La Concordia ha ripreso a muoversi: stop alle ricerche

La nave, coricata sul fondo del mare, si muove leggermente verso una fossa profonda
ISOLA DEL GIGLIO - Sono di nuovo sospese tutte le operazioni di ricerca e soccorso attorno alla Concordia: la nave, naufragata davanti all'Isola del Giglio, si é nuovamente mossa e dunque non ci sono le condizioni di sicurezza per operare. Durante la notte hanno invece lavorato nella parte emersa i saf dei Vigili del Fuoco.
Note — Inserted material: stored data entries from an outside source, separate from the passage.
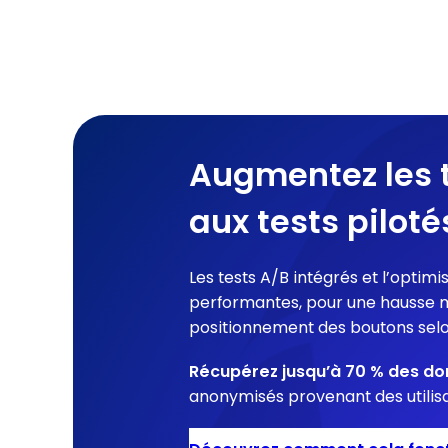
Augmentez les 
aux tests pilotés
Les tests A/B intégrés et l’optimi
performantes, pour une hausse mo
positionnement des boutons selo
Récupérez jusqu’à 70 % des do
anonymisés provenant des utilisa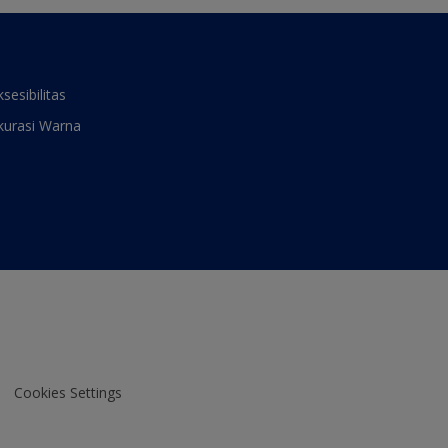
ksesibilitas
kurasi Warna
Cookies Settings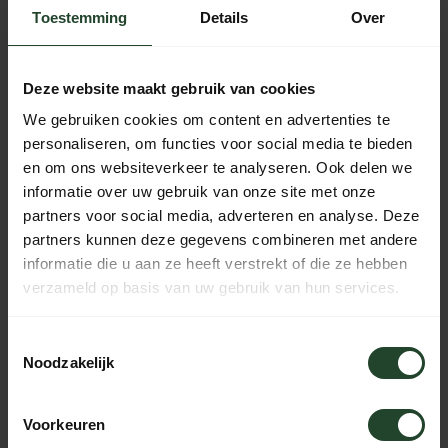
Toestemming
Details
Over
Gratis verzending vanaf € 90,- (NL, BE & DE)
14 dagen bedenktijd met no-nonsens retourbeleid
Deze website maakt gebruik van cookies
Ma t/m Vr voor 17:00 besteld, dezelfde dag verzonden
We gebruiken cookies om content en advertenties te
Iedere dag bereikbaar van 10:00 tot 20:00 via de chat,
personaliseren, om functies voor social media te bieden
telefoon of email
en om ons websiteverkeer te analyseren. Ook delen we
informatie over uw gebruik van onze site met onze
partners voor social media, adverteren en analyse. Deze
partners kunnen deze gegevens combineren met andere
PRODUCTOMSCHRIJVING
informatie die u aan ze heeft verstrekt of die ze hebben
verzameld op basis van uw gebruik van hun services.
SPECIFICATIES
Toestemmingsselectie
Noodzakelijk
Hulp nodig?
Voorkeuren
Neem contact op, onze medewerkers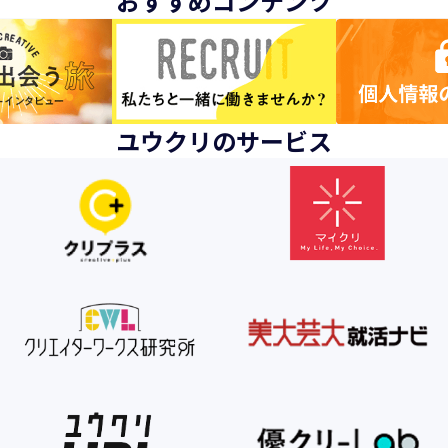
おすすめコンテンツ
ユウクリのサービス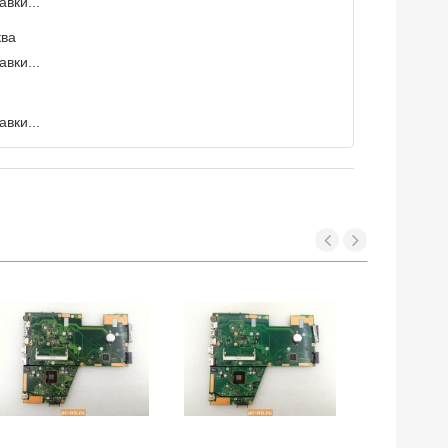
вки...
ква
вки...
вки...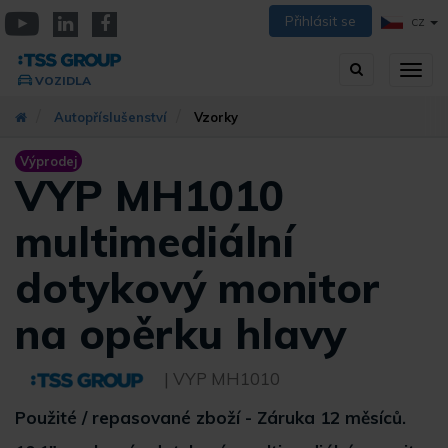
Přejít
Přihlásit se
CZ
k
YouTube
Linkedin
Facebook
hlavnímu
Vyhledávání
Přep
obsahu
VOZIDLA
zobra
navig
Autopříslušenství
Vzorky
Výprodej
VYP MH1010
multimediální
dotykový monitor
na opěrku hlavy
| VYP MH1010
Použité / repasované zboží - Záruka 12 měsíců.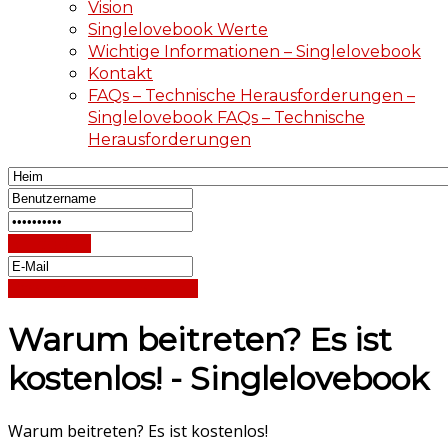
Vision
Singlelovebook Werte
Wichtige Informationen – Singlelovebook
Kontakt
FAQs – Technische Herausforderungen –
Singlelovebook FAQs – Technische
Herausforderungen
Einloggen
Passwort zurücksetzen
Warum beitreten? Es ist
kostenlos! - Singlelovebook
Warum beitreten? Es ist kostenlos!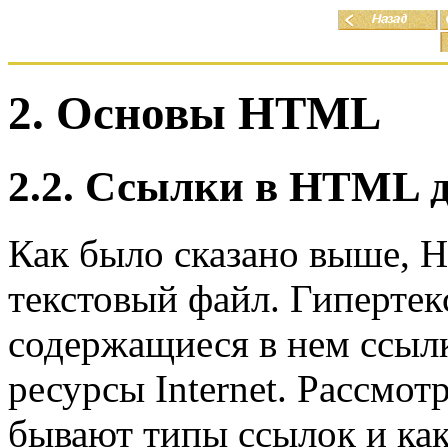
2. Основы HTML
2.2. Ссылки в HTML 
Как было сказано выше,
текстовый файл. Гипертек
содержащиеся в нем ссыл
ресурсы Internet. Рассмот
бывают типы ссылок и как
Il comandante della Costa Concordia Francesco Schettino è arrivato nella sua abitazione di Meta di Sorrento. Scortato da polizia e carabinieri, e accompagnato dalla moglie e dal fratello, Schettino ha evitato fotografi e cineoperatori che lo attendevano entrando nella sua abitazione di via San Cristoforo 10 da un ingresso secondario. Ieri sera il Gip di Grosseto non ha convalidato il fermo del comandante Schettino e lo ha scarcerato applicandogli gli arresti domiciliari. E' apparso provato ma anche sereno ai suoi amici, che lo hanno incrociato dopo il rientro in nottata a casa, dove si trova agli arresti domiciliari. E proprio a loro ha detto: "Ho fatto il mio dovere, non è vero che sono scappato". Un errore, nella manovra, ammette di averlo fatto - raccontano i vicini di casa - ma, e lo ha ripetuto spesso, non é vero che non ha aiutato le persone che erano a bordo della Costa.